So, I've got a wireless network at home. You've probably got one. And now, my mother-in-law, who up until the other day was operating on Windows 95, wants one. (I thought the world was safe, but I guess not.) You may even have one in your business.

Practitioners may have been preaching for a long time, but wireless security is, well, dull. However, wireless security is more important than wired security because there are fewer controls. For example, by the time some freak can tap into my ethernet cable at home, they might as well walk away with the computer as well. Whereas wireless doesn't hang out behind closed and locked doors, or even confine itself to your property. If you live in an apartment or have neighbors within a reasonable distance, your wireless connection probably bleeds into their living area or lawn. (In fact, last year, I wandered around my mother-in-law's yard looking for broadband wireless access since she only has dial-up. I found one or two points.)

It's the Name, Stupid!
The access point or router you bought has a default user name and password. Whether it's Linksys, Netgear, Cisco, Buffalo or whatever, it's safe to assume that every other unit that company manufactures has the same default user name and password. Change these right away. My former neighbors had a horrible dog that barked all hours of the night. I couldn't get the police to do anything about it and the neighbors didn't care. They also had wireless internet. On numerous occassions, I opened up their router's configuration page using the default user name and password and considered shutting off their access. But I didn't. (I wish I had, however.)

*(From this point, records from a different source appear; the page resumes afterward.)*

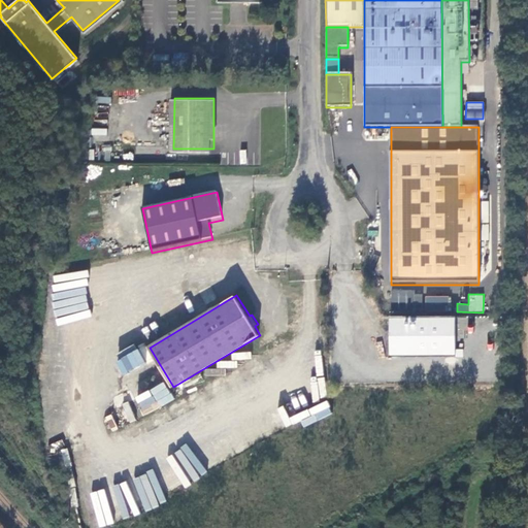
[(457,354),(457,314),(392,314),(393,354),(457,354)]
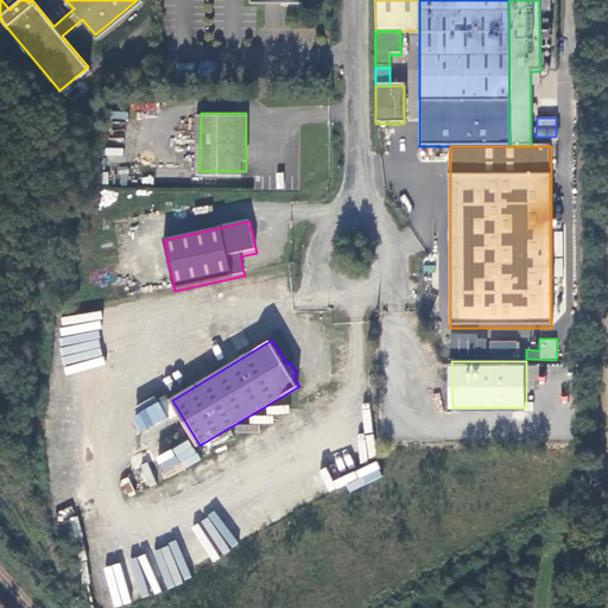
[(88,457),(64,460),(70,515),(82,514),(90,587),(144,580),(143,563),(101,568),(88,457)]
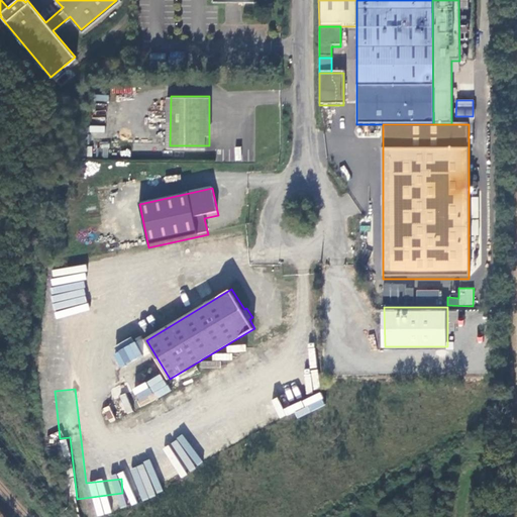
[(283,417),(294,412),(297,418),(325,405),(319,392),(280,411),(283,417)]
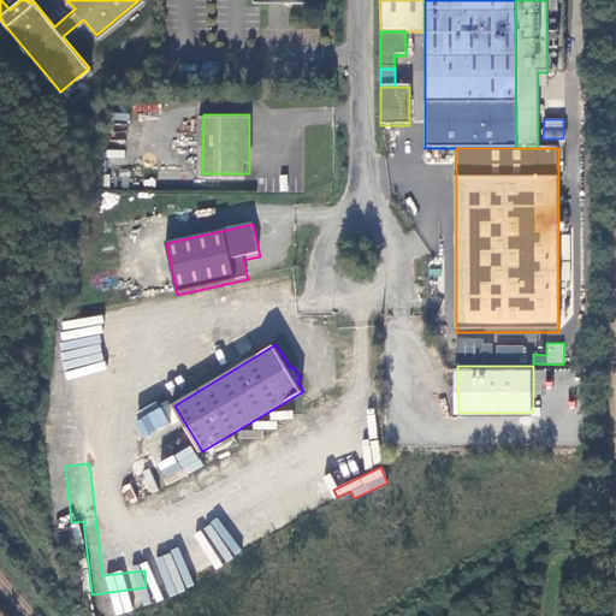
[(149,469),(141,473),(149,493),(158,490),(149,469)]
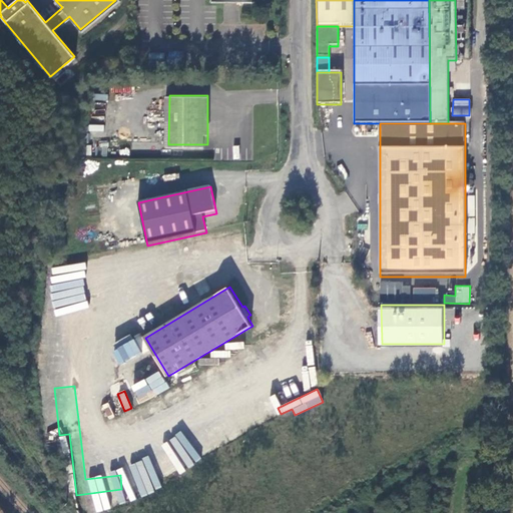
[(109,403),(101,406),(106,419),(113,417),(109,403)]
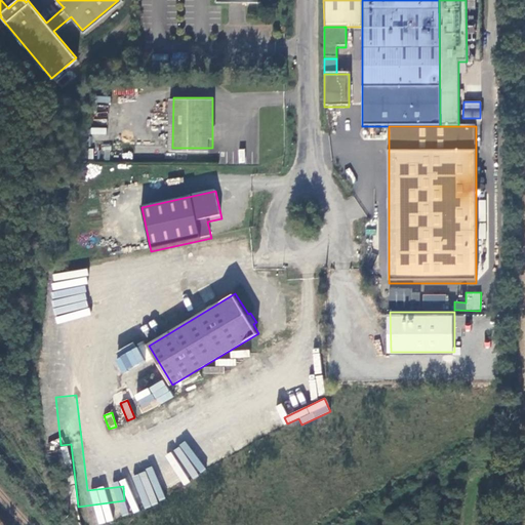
[(178,457),(190,451),(185,443),(173,450),(178,457)]
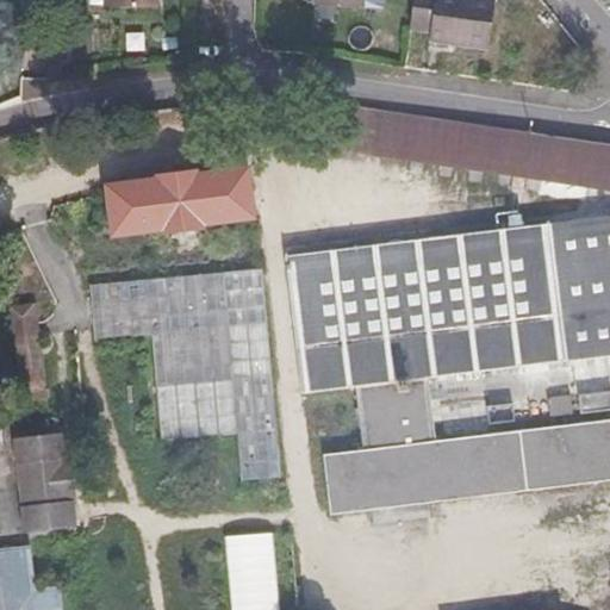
[(365,0),(365,10),(384,10),(384,0),(365,0)]
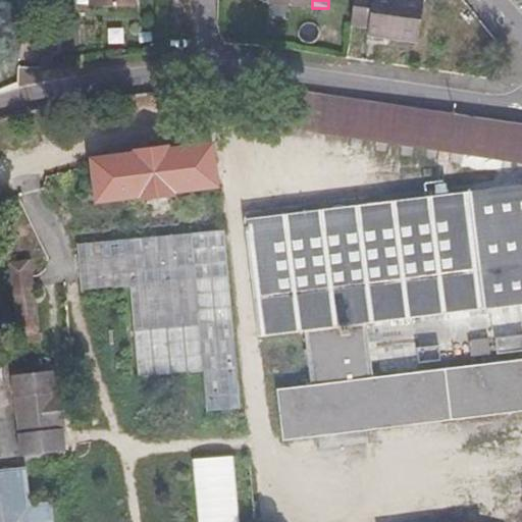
[(354,0),(351,25),(369,28),(368,36),(418,42),(423,0),(354,0)]
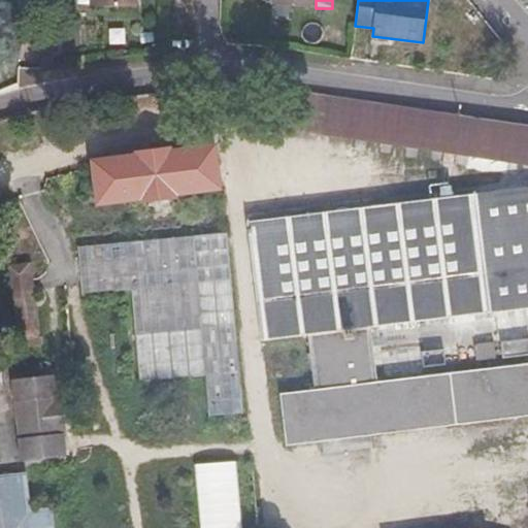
[(527,125),(275,88),(270,122),(527,160),(527,125)]
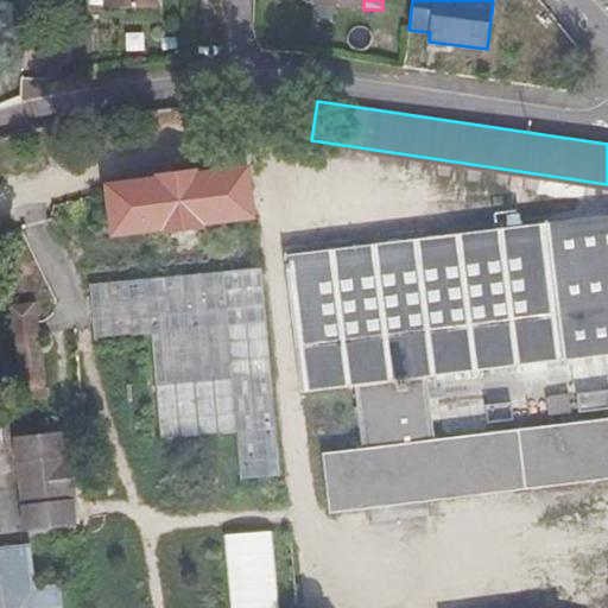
[(160,182),(108,188),(114,233),(166,226),(166,229),(201,225),(201,222),(251,215),(246,171),(194,177),(194,175),(159,179),(160,182)]
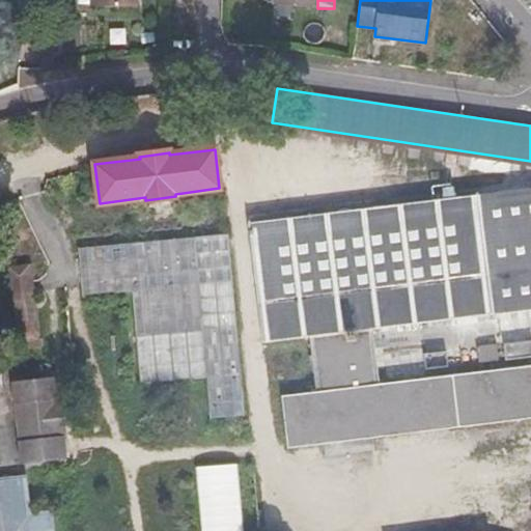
[(316,392),(282,396),(288,447),(530,418),(530,365),(379,384),(372,330),(530,309),(530,188),(249,223),(263,343),(309,337),(316,392)]
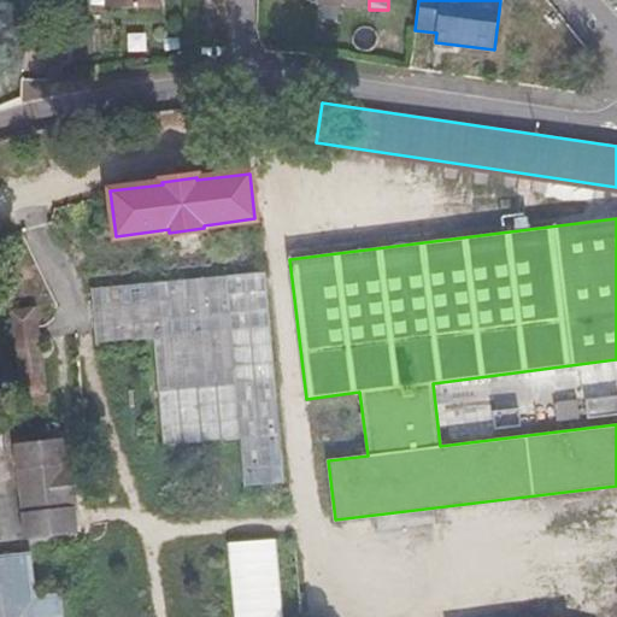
[(265,272),(92,289),(97,345),(154,338),(163,446),(240,438),(245,487),(283,483),(265,272)]
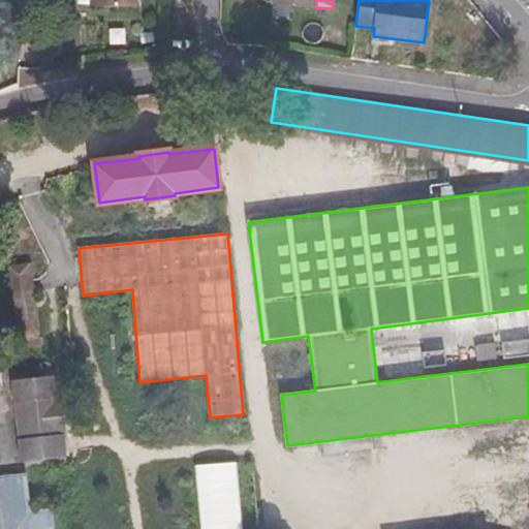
[(9,267),(20,348),(42,345),(32,263),(9,267)]
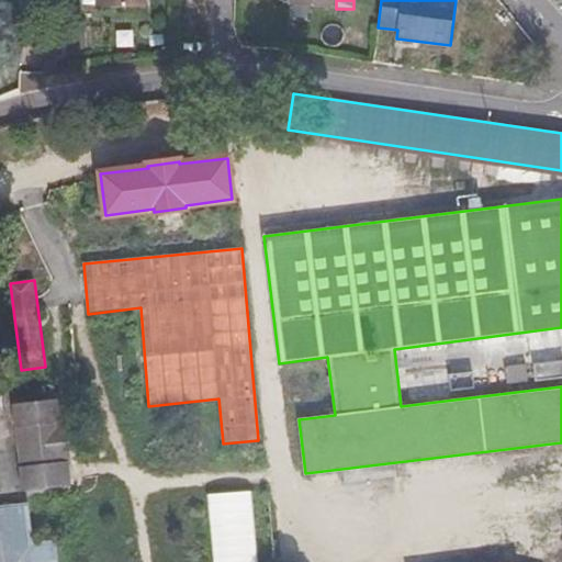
[(67,484),(57,402),(14,407),(24,490),(67,484)]
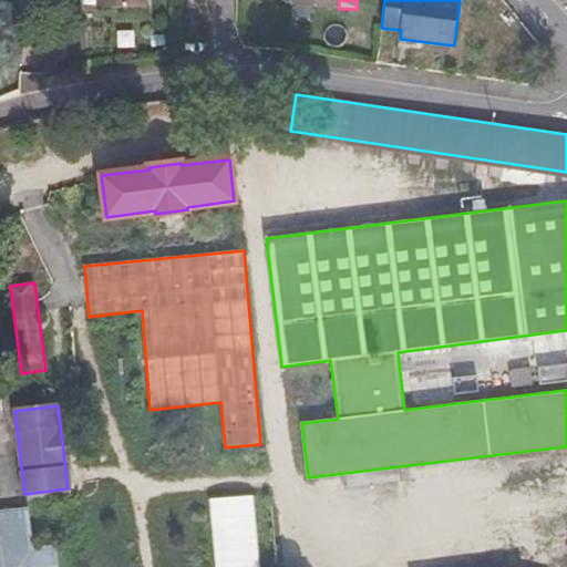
[(254,566),(254,496),(212,497),(212,566),(254,566)]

Particularly if you're in a corporate environment, don't name your critical access point something obvious (e.g. Server Room, Headquarters). Doing so, is like walking down a seedy street with a t-shirt that says "I'm loaded!" If you're setting up a wireless network at home, just name your network something more interesting than the Joneses. For creativity sake, please.

Don't Be Easy Prey
Next, if at all practical, shut off the SSID broadcast. This is security through obscurity, nothing more. The SSID broadcast simply yells out to all devices listening in the vicinity the equivalent of "I'm here. My name is blank." By shutting the broadcast off, you will prevent average joe from using your bandwidth.

Filter your MAC addresses, if you can. MAC stands for Media Access Control, but it's really an address that each connection point on a computer or device is given. A computer with a ethernet card and a wireless card will have two different MAC addresses. Again, this is security through obscurity. Understandably, if you have a many different users and devices checking in and out on an irregular basis, doing anything with MAC addresses might be a big hassle. However, if you have a relatively stable user and device group, you'll stop anyone from accidently stumbling on the network.

Look, honestly, I don't care whether my neighbor uses my internet. I've got more than enough bandwidth with my dsl connection. In fact, if we were closer, in familiarity and proximity, I might even offer it up. But, you don't want somebody you don't know getting on your network. They might not care enough or be smart enough to access data or learn passwords, but if they go visit an inappropriate website, the activity could be traced back to your router. And, dealing with an investigator would suck.

Getting yourself to this level of security will stop a lazy, harmless individual from using your bandwidth. If you suspect your network might be exposed to those who are more industrious or ill-intentioned you'd better go further.

Get Strong(er)!
Encrypt your data. Most wireless routers and access points have WEP, which stands for Wireless Encryption Protocol. WEP can be cracked fairly easily. In fact, in just a few packets

A stronger protocol is WPA, or Wi-Fi Protected Access, which is sometimes also referred to as WPA2. The router provided by my DSL carrier only has WPA-PSK (Wi-Fi Protected Access Pre-Shared Key), sometimes referred to as WPA. WPA-PSK was rolled out before WPA became a standard. It has only the Pre-Shared Key feature of WPA, and is not as secure. WPA-PSK can be cracked by a dictionary attack.

WPA has not, to my knowledge, been cracked. At least, the tools to do so are not yet widespread. If your router has WPA, use it. If it doesn't, properly assess your data and the environment around you. If you're honest with yourself, you'll probably find that you are not at a high risk.

Wear Layers
Remember how your mom said to wear layers? That's good advice when it comes to wireless security too. MAC filtering and encryption will keep all but fairly skilled and bored hackers at bay.

Encryption of the data itself travelling will provide an extra layer of protection, making it more difficult for a hacker. If you're really paranoid, buy a newer router, one with WPA. Or, stay wired.

Performance Issues
I've noticed that by simply adding the MAC filter and shutting off the SSID broadcast, the Linksys wireless card on my desktop at home is slower, initially, to pick up a signal, perhaps by as much as 5 minutes. Shutting off the SSID broadcast can lead to some connectivity issues, but I've never noticed this with any other devices, including Windows laptops, Mac laptops, Mac desktops, Palm handhelds. This latency may just be an anomaly, or the delay may have something to do with the desktop configuration. Admittedly, this is my first wireless Windows desktop.

When encrypting data, you'll see some slowdowns in performance. Most studies show that the slowdown amounts to about 30%. In all likelihood, you won't notice this too much. Try it, see if you can tolerate it. That's my advice.